Durante décadas, a explicação tradicional para o aumento de preços foi sustentada pela ideia de escassez. Quando os preços sobem, diz-se que a demanda superou a oferta. No entanto, essa narrativa, embora tecnicamente aceitável em determinados contextos, não dá conta de explicar o comportamento inflacionário em diversas situações onde não há, de fato, falta real de produtos.
O que se observa, com frequência crescente, é o uso da justificativa da escassez como um recurso retórico conveniente para disfarçar condutas empresariais voltadas à maximização do lucro por meio da restrição deliberada da oferta. Em outras palavras, há casos em que empresas que poderiam abastecer o mercado de forma estável optam por limitar sua produção ou distribuição, com o objetivo de manter os preços elevados e proteger margens financeiras.
Esse tipo de conduta, por vezes praticado de forma coordenada entre empresas do mesmo setor, configura um movimento que beira a cartelização informal. Ainda que nem sempre existam provas documentais de acordos diretos entre concorrentes, os efeitos práticos são os mesmos: formação artificial de preços, desequilíbrio competitivo e penalização do consumidor final.
Ao lado disso, observa-se uma inaceitável omissão estatal. Enquanto grande parte dos esforços de combate à inflação se concentra no aumento da taxa de juros — o que impacta diretamente o crédito, a produção e o consumo das famílias —, pouco se investiga a fundo a cadeia de formação de preços em setores estratégicos da economia. O resultado é um modelo em que o custo do ajuste recai sobre a população, enquanto os agentes com maior poder econômico mantêm suas margens intactas.
A inflação, assim, torna-se não apenas um fenômeno macroeconômico, mas também um sintoma de desequilíbrios estruturais: excesso de poder concentrado em poucos agentes de mercado, falta de regulação eficaz e ausência de uma política ativa de defesa da concorrência.

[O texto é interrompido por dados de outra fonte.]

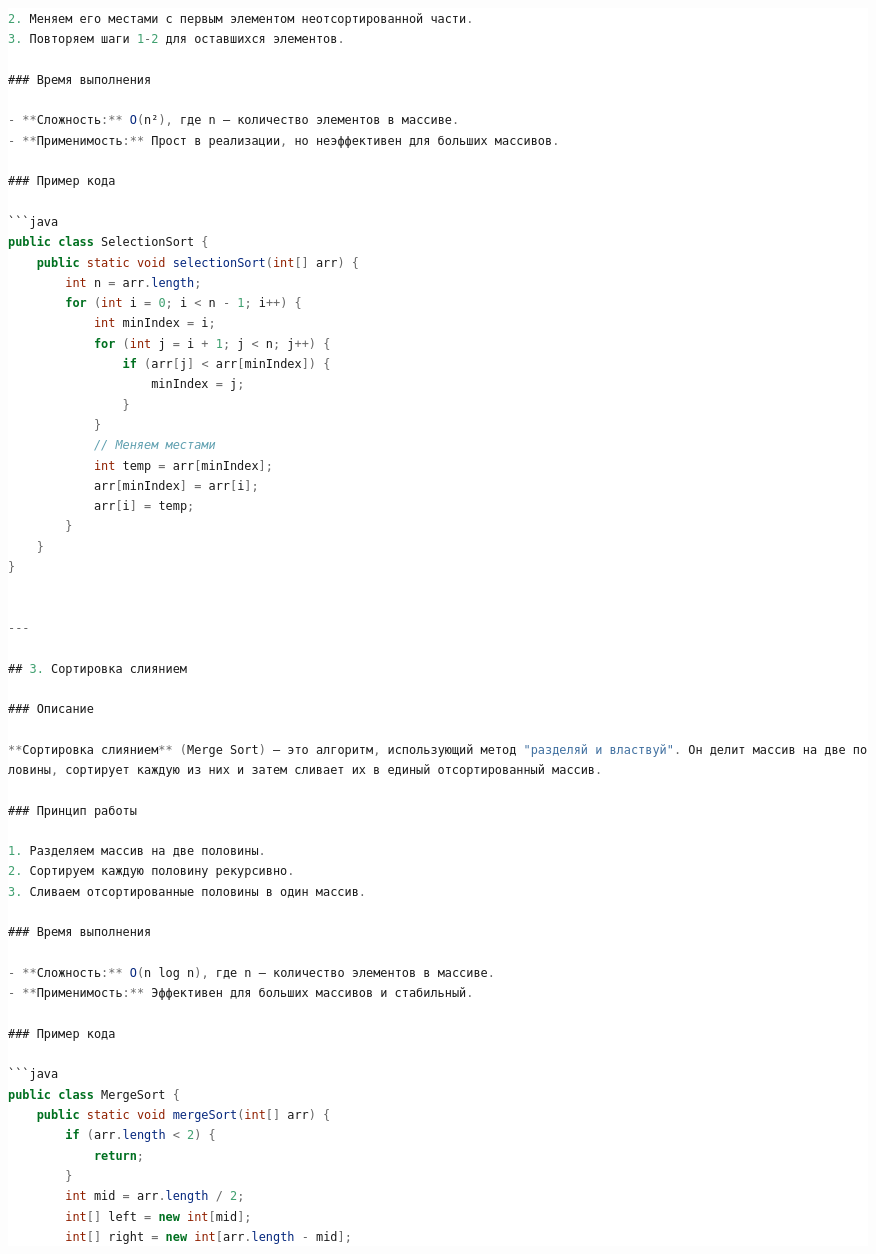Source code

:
 ```java
2. Меняем его местами с первым элементом неотсортированной части.
3. Повторяем шаги 1-2 для оставшихся элементов.

### Время выполнения

- **Сложность:** O(n²), где n — количество элементов в массиве.
- **Применимость:** Прост в реализации, но неэффективен для больших массивов.

### Пример кода

```java
public class SelectionSort {
    public static void selectionSort(int[] arr) {
        int n = arr.length;
        for (int i = 0; i < n - 1; i++) {
            int minIndex = i;
            for (int j = i + 1; j < n; j++) {
                if (arr[j] < arr[minIndex]) {
                    minIndex = j;
                }
            }
            // Меняем местами
            int temp = arr[minIndex];
            arr[minIndex] = arr[i];
            arr[i] = temp;
        }
    }
}


---

## 3. Сортировка слиянием

### Описание

**Сортировка слиянием** (Merge Sort) — это алгоритм, использующий метод "разделяй и властвуй". Он делит массив на две половины, сортирует каждую из них и затем сливает их в единый отсортированный массив.

### Принцип работы

1. Разделяем массив на две половины.
2. Сортируем каждую половину рекурсивно.
3. Сливаем отсортированные половины в один массив.

### Время выполнения

- **Сложность:** O(n log n), где n — количество элементов в массиве.
- **Применимость:** Эффективен для больших массивов и стабильный.

### Пример кода

```java
public class MergeSort {
    public static void mergeSort(int[] arr) {
        if (arr.length < 2) {
            return;
        }
        int mid = arr.length / 2;
        int[] left = new int[mid];
        int[] right = new int[arr.length - mid];

```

Desmistificar o argumento da “oferta escassa” é, portanto, uma tarefa urgente. Em muitos casos, não se trata de escassez genuína, mas de uma estratégia calculada que se aproveita da inércia institucional para beneficiar poucos às custas de muitos. Enquanto isso persistir, qualquer política de controle inflacionário estará incompleta — e será, inevitavelmente, injusta.